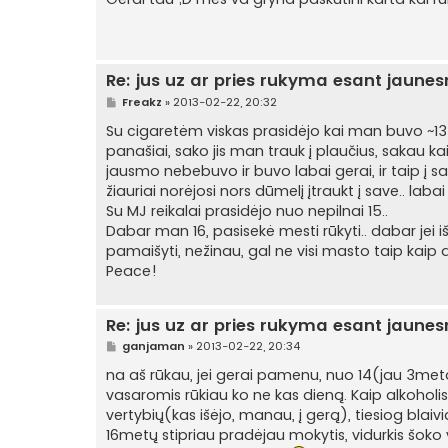
n
d
a
r
t
i
Re: jus uz ar pries rukyma esant jaune
n
ė
S
Freakz
»
2013-02-22, 20:32
t
a
Su cigaretėm viskas prasidėjo kai man buvo ~1
n
panašiai, sako jis man trauk į plaučius, sakau ka
d
a
jausmo nebebuvo ir buvo labai gerai, ir taip į s
r
žiauriai norėjosi nors dūmelį įtraukt į save.. labai
t
i
Su MJ reikalai prasidėjo nuo nepilnai 15..
n
Dabar man 16, pasisekė mesti rūkyti.. dabar jei iš
ė
pamaišyti, nežinau, gal ne visi masto taip kaip a
Peace!
Re: jus uz ar pries rukyma esant jaune
S
ganjaman
»
2013-02-22, 20:34
t
a
na aš rūkau, jei gerai pamenu, nuo 14(jau 3metai
n
vasaromis rūkiau ko ne kas dieną. Kaip alkoholi
d
a
vertybių(kas išėjo, manau, į gerą), tiesiog blaivi
r
16metų stipriau pradėjau mokytis, vidurkis šoko
t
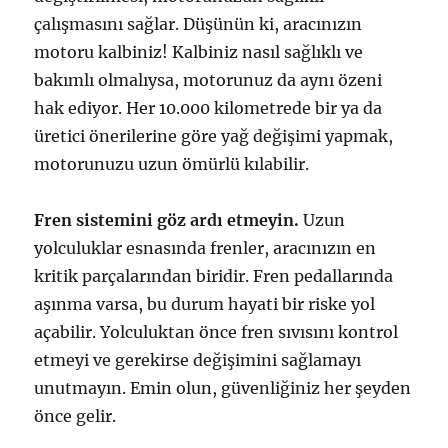
çalışmasını sağlar. Düşünün ki, aracınızın
motoru kalbiniz! Kalbiniz nasıl sağlıklı ve
bakımlı olmalıysa, motorunuz da aynı özeni
hak ediyor. Her 10.000 kilometrede bir ya da
üretici önerilerine göre yağ değişimi yapmak,
motorunuzu uzun ömürlü kılabilir.
Fren sistemini göz ardı etmeyin.
Uzun
yolculuklar esnasında frenler, aracınızın en
kritik parçalarından biridir. Fren pedallarında
aşınma varsa, bu durum hayati bir riske yol
açabilir. Yolculuktan önce fren sıvısını kontrol
etmeyi ve gerekirse değişimini sağlamayı
unutmayın. Emin olun, güvenliğiniz her şeyden
önce gelir.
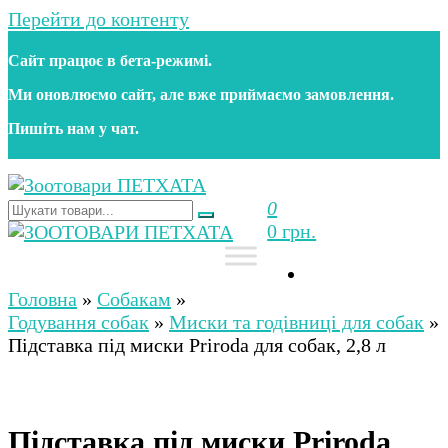
Перейти до контенту
Сайт працює в бета‑режимі.
Ми оновлюємо сайт, але вже приймаємо замовлення.
Пишіть нам у чат.
0
Зоотовари ПЕТХАТА
Зоомагазин для собак та котів | Корм, іграшки,
0 грн.
аксесуари та догляд за тваринами. Доставка по
Україні
Зоотовари ПЕТХАТА
Зоомагазин для собак та котів | Корм, іграшки,
аксесуари та догляд за тваринами. Доставка по
Головна
»
Собакам
»
Україні
Годування собак
»
Миски та годівниці для собак
»
Підставка під миски Priroda для собак, 2,8 л
Підставка під миски Priroda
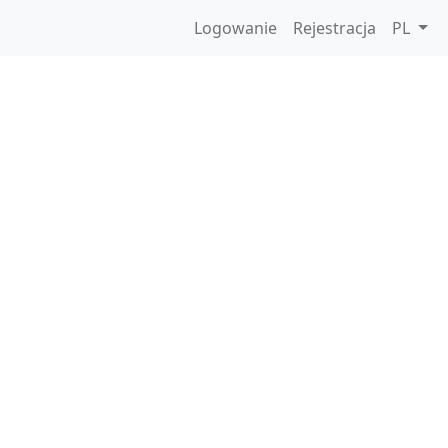
Logowanie
Rejestracja
PL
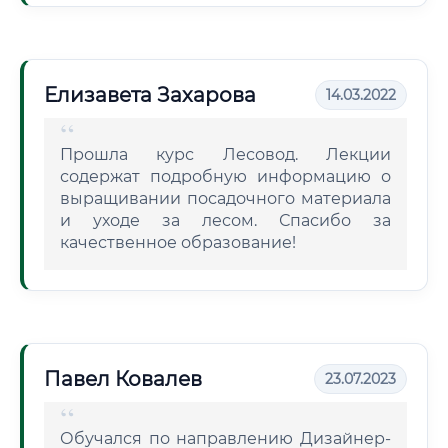
Елизавета Захарова
14.03.2022
Прошла курс Лесовод. Лекции
содержат подробную информацию о
выращивании посадочного материала
и уходе за лесом. Спасибо за
качественное образование!
Павел Ковалев
23.07.2023
Обучался по направлению Дизайнер-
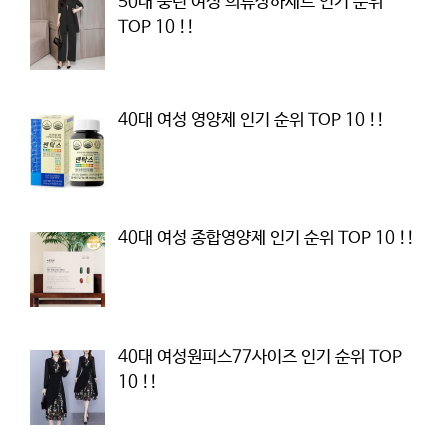
50대 중년 여성 의류상하세트 인기 순위
TOP 10 !!
40대 여성 영양제 인기 순위 TOP 10 !!
40대 여성 종합영양제 인기 순위 TOP 10 !!
40대 여성원피스77사이즈 인기 순위 TOP
10 !!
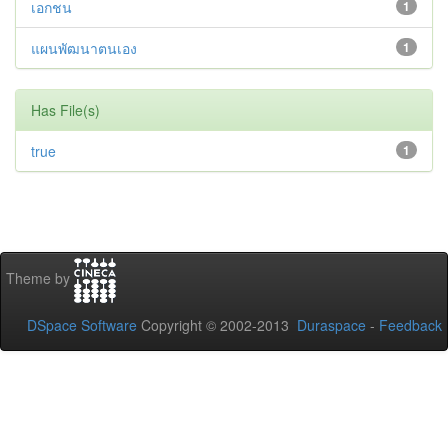
เอกชน
1
แผนพัฒนาตนเอง
1
Has File(s)
true
1
Theme by
DSpace Software
Copyright © 2002-2013
Duraspace
-
Feedback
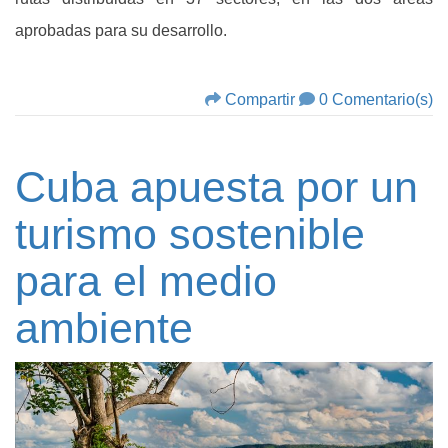
aprobadas para su desarrollo.
Compartir
0 Comentario(s)
Cuba apuesta por un
turismo sostenible
para el medio
ambiente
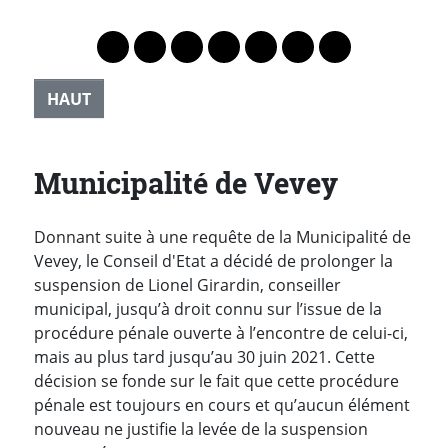
Lien vers le profil Mastodon
Lien vers le profil Bluesky
Lien vers le profil Instagram
Lien vers le profil Linkedin
Lien vers le profil Faceb
Lien vers le profil Tw
Partager par 
HAUT
Municipalité de Vevey
Donnant suite à une requête de la Municipalité de
Vevey, le Conseil d'Etat a décidé de prolonger la
suspension de Lionel Girardin, conseiller
municipal, jusqu’à droit connu sur l’issue de la
procédure pénale ouverte à l’encontre de celui-ci,
mais au plus tard jusqu’au 30 juin 2021. Cette
décision se fonde sur le fait que cette procédure
pénale est toujours en cours et qu’aucun élément
nouveau ne justifie la levée de la suspension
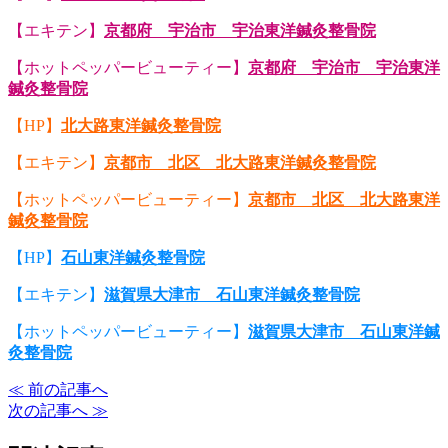
【エキテン】
京都府 宇治市 宇治東洋鍼灸整骨院
【ホットペッパービューティー】
京都府 宇治市 宇治東洋
鍼灸整骨院
【HP】
北大路東洋鍼灸整骨院
【エキテン】
京都市 北区 北大路東洋鍼灸整骨院
【ホットペッパービューティー】
京都市 北区 北大路東洋
鍼灸整骨院
【HP】
石山東洋鍼灸整骨院
【エキテン】
滋賀県大津市 石山東洋鍼灸整骨院
【ホットペッパービューティー】
滋賀県大津市 石山東洋鍼
灸整骨院
≪ 前の記事へ
次の記事へ ≫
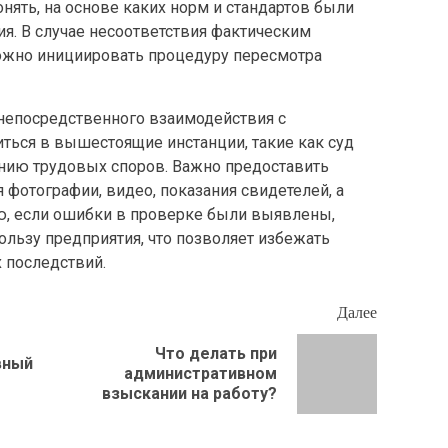
ять, на основе каких норм и стандартов были
. В случае несоответствия фактическим
жно инициировать процедуру пересмотра
 непосредственного взаимодействия с
ься в вышестоящие инстанции, такие как суд
нию трудовых споров. Важно предоставить
 фотографии, видео, показания свидетелей, а
ю, если ошибки в проверке были выявлены,
льзу предприятия, что позволяет избежать
 последствий.
Далее
Что делать при
вный
Предыдущая
Следующая
административном
запись:
запись:
взыскании на работу?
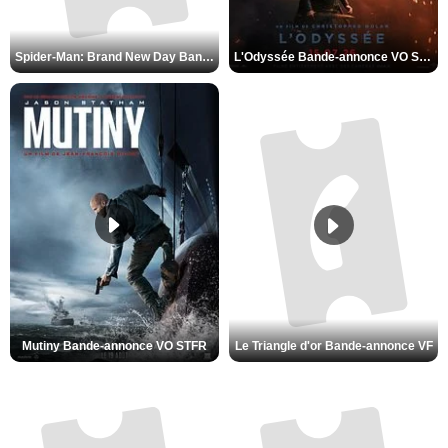
L'Odyssée Bande-annonce VO STFR
Spider-Man: Brand New Day Bande-annonce VO STFR
Mutiny Bande-annonce VO STFR
Le Triangle d'or Bande-annonce VF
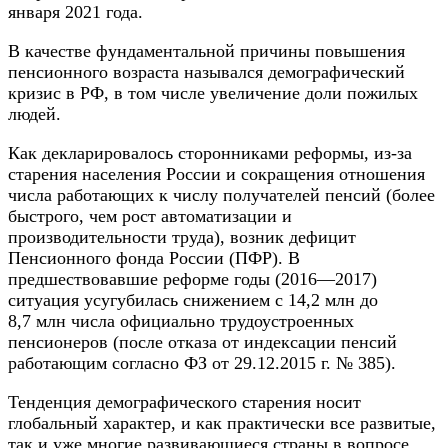
января 2021 года.
В качестве фундаментальной причины повышения
пенсионного возраста назывался демографический
кризис в РФ, в том числе увеличение доли пожилых
людей.
Как декларировалось сторонниками реформы, из-за
старения населения России и сокращения отношения
числа работающих к числу получателей пенсий (более
быстрого, чем рост автоматизации и
производительности труда), возник дефицит
Пенсионного фонда России (ПФР). В
предшествовавшие реформе годы (2016—2017)
ситуация усугубилась снижением с 14,2 млн до
8,7 млн числа официально трудоустроенных
пенсионеров (после отказа от индексации пенсий
работающим согласно ФЗ от 29.12.2015 г. № 385).
Тенденция демографического старения носит
глобальный характер, и как практически все развитые,
так и уже многие развивающиеся страны в вопросе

*-*-*

● **AIM OF THE TASK**: Could you transcribe the records above exactly, leaving every picture out?

● **EXPECTED ANSWER**:
n
d
a
r
t
i
Re: jus uz ar pries rukyma esant jaune
n
ė
S
Freakz
»
2013-02-22, 20:32
t
a
Su cigaretėm viskas prasidėjo kai man buvo ~1
n
panašiai, sako jis man trauk į plaučius, sakau ka
d
a
jausmo nebebuvo ir buvo labai gerai, ir taip į s
r
žiauriai norėjosi nors dūmelį įtraukt į save.. labai
t
i
Su MJ reikalai prasidėjo nuo nepilnai 15..
n
Dabar man 16, pasisekė mesti rūkyti.. dabar jei iš
ė
pamaišyti, nežinau, gal ne visi masto taip kaip a
Peace!
Re: jus uz ar pries rukyma esant jaune
S
ganjaman
»
2013-02-22, 20:34
t
a
na aš rūkau, jei gerai pamenu, nuo 14(jau 3metai
n
vasaromis rūkiau ko ne kas dieną. Kaip alkoholi
d
a
vertybių(kas išėjo, manau, į gerą), tiesiog blaivi
r
16metų stipriau pradėjau mokytis, vidurkis šoko
t
çalışmasını sağlar. Düşünün ki, aracınızın
motoru kalbiniz! Kalbiniz nasıl sağlıklı ve
bakımlı olmalıysa, motorunuz da aynı özeni
hak ediyor. Her 10.000 kilometrede bir ya da
üretici önerilerine göre yağ değişimi yapmak,
motorunuzu uzun ömürlü kılabilir.
Fren sistemini göz ardı etmeyin.
Uzun
yolculuklar esnasında frenler, aracınızın en
kritik parçalarından biridir. Fren pedallarında
aşınma varsa, bu durum hayati bir riske yol
açabilir. Yolculuktan önce fren sıvısını kontrol
etmeyi ve gerekirse değişimini sağlamayı
unutmayın. Emin olun, güvenliğiniz her şeyden
önce gelir.
Перейти до контенту
Сайт працює в бета‑режимі.
Ми оновлюємо сайт, але вже приймаємо замовлення.
Пишіть нам у чат.
0
Зоотовари ПЕТХАТА
Зоомагазин для собак та котів | Корм, іграшки,
0 грн.
аксесуари та догляд за тваринами. Доставка по
Україні
Зоотовари ПЕТХАТА
Зоомагазин для собак та котів | Корм, іграшки,
аксесуари та догляд за тваринами. Доставка по
Головна
»
Собакам
»
Україні
Годування собак
»
Миски та годівниці для собак
»
Підставка під миски Priroda для собак, 2,8 л
Підставка під миски Priroda
Logowanie
Rejestracja
PL
Елизавета Захарова
14.03.2022
Прошла курс Лесовод. Лекции
содержат подробную информацию о
выращивании посадочного материала
и уходе за лесом. Спасибо за
качественное образование!
Павел Ковалев
23.07.2023
Обучался по направлению Дизайнер-
50대 중년 여성 의류상하세트 인기 순위
TOP 10 !!
40대 여성 영양제 인기 순위 TOP 10 !!
40대 여성 종합영양제 인기 순위 TOP 10 !!
40대 여성원피스77사이즈 인기 순위 TOP
10 !!
เอกชน
1
แผนพัฒนาตนเอง
1
Has File(s)
true
1
Theme by
DSpace Software
Copyright © 2002-2013
Duraspace
-
Feedback
aprobadas para su desarrollo.
Compartir
0 Comentario(s)
Cuba apuesta por un
turismo sostenible
para el medio
ambiente
Lien vers le profil Mastodon
Lien vers le profil Bluesky
Lien vers le profil Instagram
Lien vers le profil Linkedin
Lien vers le profil Faceb
Lien vers le profil Tw
Partager par 
HAUT
Municipalité de Vevey
Donnant suite à une requête de la Municipalité de
Vevey, le Conseil d'Etat a décidé de prolonger la
suspension de Lionel Girardin, conseiller
municipal, jusqu’à droit connu sur l’issue de la
procédure pénale ouverte à l’encontre de celui-ci,
mais au plus tard jusqu’au 30 juin 2021. Cette
décision se fonde sur le fait que cette procédure
pénale est toujours en cours et qu’aucun élément
nouveau ne justifie la levée de la suspension
【エキテン】
京都府 宇治市 宇治東洋鍼灸整骨院
【ホットペッパービューティー】
京都府 宇治市 宇治東洋
鍼灸整骨院
【HP】
北大路東洋鍼灸整骨院
【エキテン】
京都市 北区 北大路東洋鍼灸整骨院
【ホットペッパービューティー】
京都市 北区 北大路東洋
鍼灸整骨院
【HP】
石山東洋鍼灸整骨院
【エキテン】
滋賀県大津市 石山東洋鍼灸整骨院
【ホットペッパービューティー】
滋賀県大津市 石山東洋鍼
灸整骨院
≪ 前の記事へ
次の記事へ ≫
ять, на основе каких норм и стандартов были
. В случае несоответствия фактическим
жно инициировать процедуру пересмотра
 непосредственного взаимодействия с
ься в вышестоящие инстанции, такие как суд
нию трудовых споров. Важно предоставить
 фотографии, видео, показания свидетелей, а
ю, если ошибки в проверке были выявлены,
льзу предприятия, что позволяет избежать
 последствий.
Далее
Что делать при
вный
Предыдущая
Следующая
административном
запись:
запись:
взыскании на работу?
L'Odyssée Bande-annonce VO STFR
Spider-Man: Brand New Day Bande-annonce VO STFR
Mutiny Bande-annonce VO STFR
Le Triangle d'or Bande-annonce VF
января 2021 года.
В качестве фундаментальной причины повышения
пенсионного возраста назывался демографический
кризис в РФ, в том числе увеличение доли пожилых
людей.
Как декларировалось сторонниками реформы, из-за
старения населения России и сокращения отношения
числа работающих к числу получателей пенсий (более
быстрого, чем рост автоматизации и
производительности труда), возник дефицит
Пенсионного фонда России (ПФР). В
предшествовавшие реформе годы (2016—2017)
ситуация усугубилась снижением с 14,2 млн до
8,7 млн числа официально трудоустроенных
пенсионеров (после отказа от индексации пенсий
работающим согласно ФЗ от 29.12.2015 г. № 385).
Тенденция демографического старения носит
глобальный характер, и как практически все развитые,
так и уже многие развивающиеся страны в вопросе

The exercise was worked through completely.